That has now manifested itself in My Next Guest Needs No Introduction, in which Netflix allows Letterman a space to be more open about himself and also to dig deeper on topics that he's interested in, with well-chosen guests whom he clearly likes and respects.
There's a moment in this first episode with Obama when a clearly emotional Letterman somehow manages to keep the tears back as the two talk; it's another indication that an older, more introspective Letterman, who doesn't have to do the same old thing night after night, allows himself to let out a little more of himself, to move away from mini-segments of guests talking about the movies they're in after a silly personal anecdote.
And while he clearly tries to keep the focus on Obama (and Clooney as well), it's almost more interesting to see Letterman's own continued change.
The logo for the new series is lovely. Paul Shaffer has added some appropriately jazzy riffs (there's no band, of course, the only constants in the first two episodes, which took place in New York and Los Angeles, being the two leather chairs plopped down on sparse, massive stages inside lovely theaters; the airy feel and cinematic look of these Netflix shows are in stark contrast to his network show). Letterman's now-trademark, post-retirement overgrown beard is still present. What's revealed here is a newer (but older) Dave, and that is equal to the main attraction of the guests, though Letterman would clearly not like that notion.

### [TASKS FOR THIS EXERCISE]
A: Name each person mentioned in the passage about Letterman's Netflix series.
B: Extend the passage about Letterman's Netflix series by writing what comes next after its final sentence.

### [SUPPLIED INFORMATION]
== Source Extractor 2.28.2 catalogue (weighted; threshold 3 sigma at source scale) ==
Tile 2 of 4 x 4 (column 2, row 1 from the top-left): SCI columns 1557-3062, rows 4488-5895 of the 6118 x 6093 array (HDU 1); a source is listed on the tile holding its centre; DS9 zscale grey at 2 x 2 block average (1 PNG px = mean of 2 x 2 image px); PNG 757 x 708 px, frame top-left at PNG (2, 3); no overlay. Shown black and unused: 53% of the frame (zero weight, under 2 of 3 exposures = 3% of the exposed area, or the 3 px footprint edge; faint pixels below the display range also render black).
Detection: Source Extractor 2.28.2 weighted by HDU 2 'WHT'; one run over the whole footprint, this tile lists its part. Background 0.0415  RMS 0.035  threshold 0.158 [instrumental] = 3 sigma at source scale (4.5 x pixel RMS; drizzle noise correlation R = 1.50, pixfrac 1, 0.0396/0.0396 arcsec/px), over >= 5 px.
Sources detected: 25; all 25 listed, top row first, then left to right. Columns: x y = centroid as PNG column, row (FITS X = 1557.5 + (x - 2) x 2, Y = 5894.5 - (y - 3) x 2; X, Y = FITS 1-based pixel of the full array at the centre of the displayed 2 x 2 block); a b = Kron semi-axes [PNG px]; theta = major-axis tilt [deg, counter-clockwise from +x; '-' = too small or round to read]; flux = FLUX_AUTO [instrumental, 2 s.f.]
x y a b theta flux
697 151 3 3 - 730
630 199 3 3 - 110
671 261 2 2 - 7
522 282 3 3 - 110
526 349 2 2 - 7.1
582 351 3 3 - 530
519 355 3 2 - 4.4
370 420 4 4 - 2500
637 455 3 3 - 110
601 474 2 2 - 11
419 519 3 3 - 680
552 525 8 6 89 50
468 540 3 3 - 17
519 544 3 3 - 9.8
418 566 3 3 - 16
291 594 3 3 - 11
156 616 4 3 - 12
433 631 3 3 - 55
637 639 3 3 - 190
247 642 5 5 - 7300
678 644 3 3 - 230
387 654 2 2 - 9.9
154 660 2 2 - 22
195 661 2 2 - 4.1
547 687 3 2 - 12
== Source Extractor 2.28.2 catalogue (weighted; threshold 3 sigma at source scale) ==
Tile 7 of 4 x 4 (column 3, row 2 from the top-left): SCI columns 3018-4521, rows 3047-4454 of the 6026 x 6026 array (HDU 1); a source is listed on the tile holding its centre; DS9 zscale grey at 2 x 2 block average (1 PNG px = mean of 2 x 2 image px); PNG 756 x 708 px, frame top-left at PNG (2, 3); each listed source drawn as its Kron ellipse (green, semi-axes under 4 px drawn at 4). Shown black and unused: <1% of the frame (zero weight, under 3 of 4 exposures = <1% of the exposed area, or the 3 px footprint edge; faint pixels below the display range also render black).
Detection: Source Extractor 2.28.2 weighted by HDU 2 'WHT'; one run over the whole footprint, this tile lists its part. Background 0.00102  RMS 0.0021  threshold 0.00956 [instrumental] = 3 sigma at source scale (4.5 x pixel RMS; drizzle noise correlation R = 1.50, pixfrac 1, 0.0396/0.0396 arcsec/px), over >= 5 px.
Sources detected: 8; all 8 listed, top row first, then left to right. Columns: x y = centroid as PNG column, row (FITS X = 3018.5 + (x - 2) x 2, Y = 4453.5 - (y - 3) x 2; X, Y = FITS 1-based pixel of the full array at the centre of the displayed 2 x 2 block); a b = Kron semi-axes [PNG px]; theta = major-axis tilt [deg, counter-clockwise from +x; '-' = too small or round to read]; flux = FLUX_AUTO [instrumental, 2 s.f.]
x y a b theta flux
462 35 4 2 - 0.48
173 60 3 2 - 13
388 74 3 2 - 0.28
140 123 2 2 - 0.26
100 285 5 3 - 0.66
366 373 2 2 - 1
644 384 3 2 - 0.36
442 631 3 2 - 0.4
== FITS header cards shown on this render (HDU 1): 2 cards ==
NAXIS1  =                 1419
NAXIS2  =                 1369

### [THE ANSWERS]
A: Letterman, Obama, Clooney, Paul Shaffer

B:
If you're thinking that Letterman coming out of retirement, lured to Netflix, is going to lead to something wholly new and super exciting, well, no. That's not really the point, it appears. These are really just live, in-depth, onstage interviews that were taped for your enjoyment. That's it. Nothing revolutionary here. But reinventing the wheel isn't necessary if watching Letterman be allowed to be serious, to talk at length to people he's interested in, leads in turn to a little more insight into Letterman himself. That's worth both an investment of your time and Netflix's money.
Premieres: Friday (Netflix). Subsequent episodes will appear once a month for six total.